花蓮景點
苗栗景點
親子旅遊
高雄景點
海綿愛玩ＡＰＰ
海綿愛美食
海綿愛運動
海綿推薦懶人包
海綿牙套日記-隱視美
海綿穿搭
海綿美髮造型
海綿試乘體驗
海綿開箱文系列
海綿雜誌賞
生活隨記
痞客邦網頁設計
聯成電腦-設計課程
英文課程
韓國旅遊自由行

▬▬▬▬▬▬▬▬▬▬

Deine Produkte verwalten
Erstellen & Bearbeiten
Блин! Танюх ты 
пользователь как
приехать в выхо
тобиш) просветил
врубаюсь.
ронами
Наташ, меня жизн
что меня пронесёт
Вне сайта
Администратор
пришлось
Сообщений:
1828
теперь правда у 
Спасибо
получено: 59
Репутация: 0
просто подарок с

▬▬▬▬▬▬▬▬▬▬

» EXERCISE OBJECTIVE
Please reproduce the part of the material that opens with the line containing "Deine Produkte verwalten" and closes with the line containing "просто подарок с", both of those lines included.

» ANSWER TO THE PROBLEM
Deine Produkte verwalten
Erstellen & Bearbeiten
Блин! Танюх ты 
пользователь как
приехать в выхо
тобиш) просветил
врубаюсь.
ронами
Наташ, меня жизн
что меня пронесёт
Вне сайта
Администратор
пришлось
Сообщений:
1828
теперь правда у 
Спасибо
получено: 59
Репутация: 0
просто подарок с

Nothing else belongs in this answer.